Giorgia Meloni è la prima presidente donna del Consiglio in Italia. Fatto storico, va indubbiamente riconosciuto. Ma basta?
Anche Margaret Thatcher era una donna e sappiamo quali e quanti danni abbia prodotto imponendo una visione neoliberista, distruttiva sul piano sociale e quanto mai fallimentare, come dimostra ancora oggi il caso di Liz Truss: la premier inglese che si è dovuta dimettere a tempo record dopo aver emulato quella stessa lezione ultra liberista che ha mandato il Paese in default.
Una lezione che la neo presidente del Consiglio Giorgia Meloni dovrebbe leggere attentamente, mentre vara un governo ultra conservatore, sovranista, ultra cattolico, autocratico, come ben si evince anche dalla denominazione dei ministeri. Le parole hanno un peso. E non sono un caso i nomi scelti, oltre alle personalità a cui sono affidati.
Qualche esempio? Imprese e made in Italy, al fedelissimo Adolfo Urso che viene dal Copasir; agricoltura e sovranità alimentare affidato al cognato di Meloni, Francesco Lollobrigida ; istruzione e merito affidato a Giuseppe Valditara, già relatore della famigerata e contestata riforma Gelmini, nonché autore di libri emblematici come Sovranismo, una speranza per la democrazia e Impero romano distrutto dagli immigrati .
E che dire poi del ministero della sicurezza energetica, che cancella ogni della transizione ecologica (che del resto già il primo ministro Draghi aveva affossato con il ministro Cingolani); delle politiche del mare e del sud, dello sport e dei giovani ( che ricordano nomi antichi di tempi di regime).

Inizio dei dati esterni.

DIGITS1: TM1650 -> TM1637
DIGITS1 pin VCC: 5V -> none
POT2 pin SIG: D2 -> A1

Che dire di Meloni che nomina come vice presidenti Salvini e Tajani assegnando loro anche ministeri di importanza primaria come le infrastrutture e gli esteri, che blinda l’economia affidata a leghista Giorgetti e, soprattutto affida un ministero strategico come la Difesa al suo fedelissimo Crosetto, co fondatore di Fratelli d’Italia, benché fino a ieri lobbista della vendita di armi. Che dire della prima premier donna in Italia che spiana i diritti delle donne nominando l’ex portavoce del family day Eugenia Maria Roccella a ministra alla famiglia della natalità e delle pari opportunità (che non esiste più come ministero autonomo). Ex radicale, ex femminsta, da anni Roccella porta avanti la sua battaglia contro l’interruzione di gravidanza per via farmacologica, che lei stigmatizza come “aborto chimico”, come se non fosse meglio per le donne non dover interrompere una gravidanza per via chirurgica. E al fondo sostenendo, d’accordo con il papa, che l’aborto sia un omicidio, contro ogni evidenza scientifica e di legge.

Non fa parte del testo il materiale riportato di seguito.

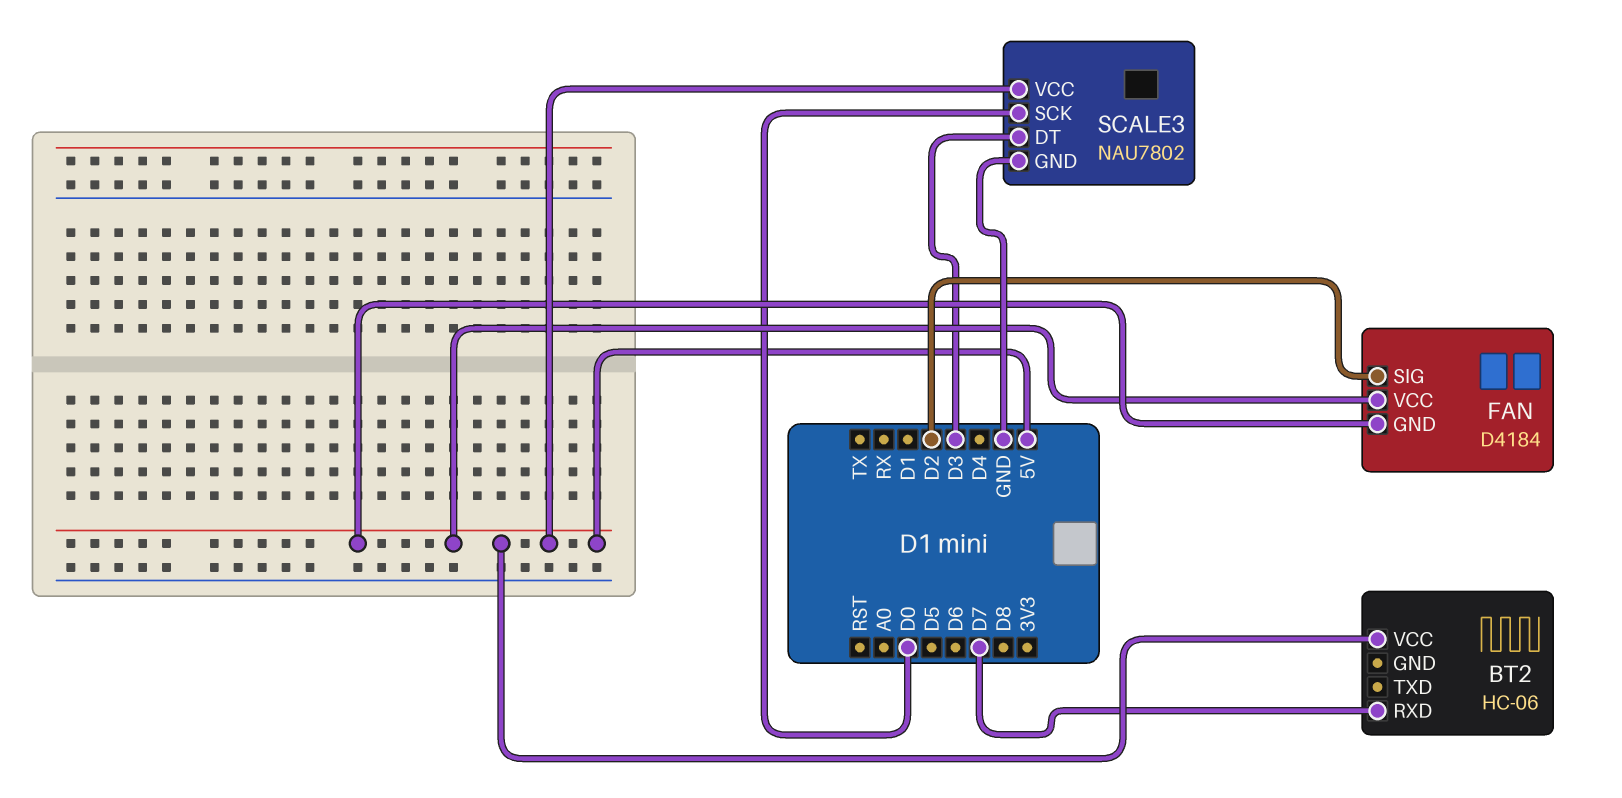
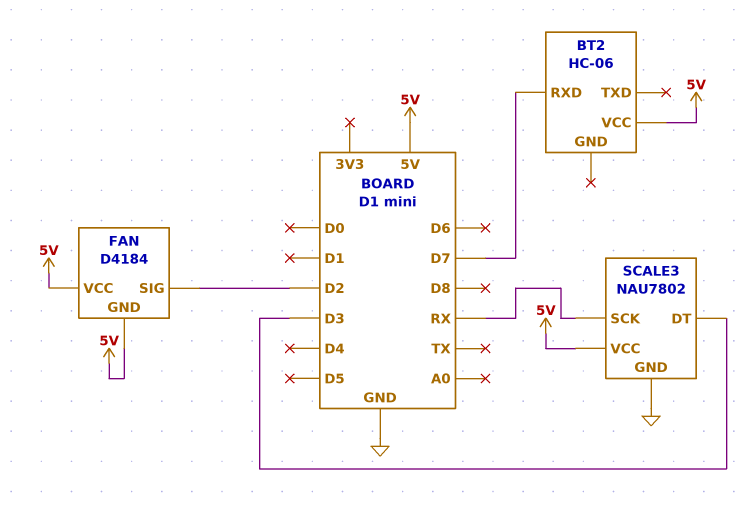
SCALE3 pin SCK: D0 -> RX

Oggi mi hanno chiesto se come donna di sinistra apprezzassi l’elezione di Giorgia Meloni a presidente del Consiglio. Augurandole buon lavoro, a lei e ancor più all’opposizione (che purtroppo non vedo così coesa e decisa) ho risposto schiettamente che non ci serve una donna sola al comando, non ci basta che rompa “il tetto di cristallo” se quella stessa leader poi affossa i diritti delle donne e i diritti democratici. Una donna a capo del governo? Importante certamente ma dipende dal pensiero politico che esprime. Se è contro i diritti, se è contro la costituzione antifascista, se con Eugenia Roccella punta a limitare l’accesso alla pillola Ru486 e a colpevolizzare in maniera inaccettabile e antiscientifica le donne che decidono di abortire, è un decisamente controproducente. E’ un falso movimento se nomina come suo sottosegretario Alfredo Mantovano sostenitore del più retrivo modello maschile e patriarcale che impone Dio, patria e famiglia e contro le battaglie per un fine vita dignitoso. Così Giorgia Meloni e il suo governo provocano una regressione culturale e politica che porta l’Italia indietro di 50 anni.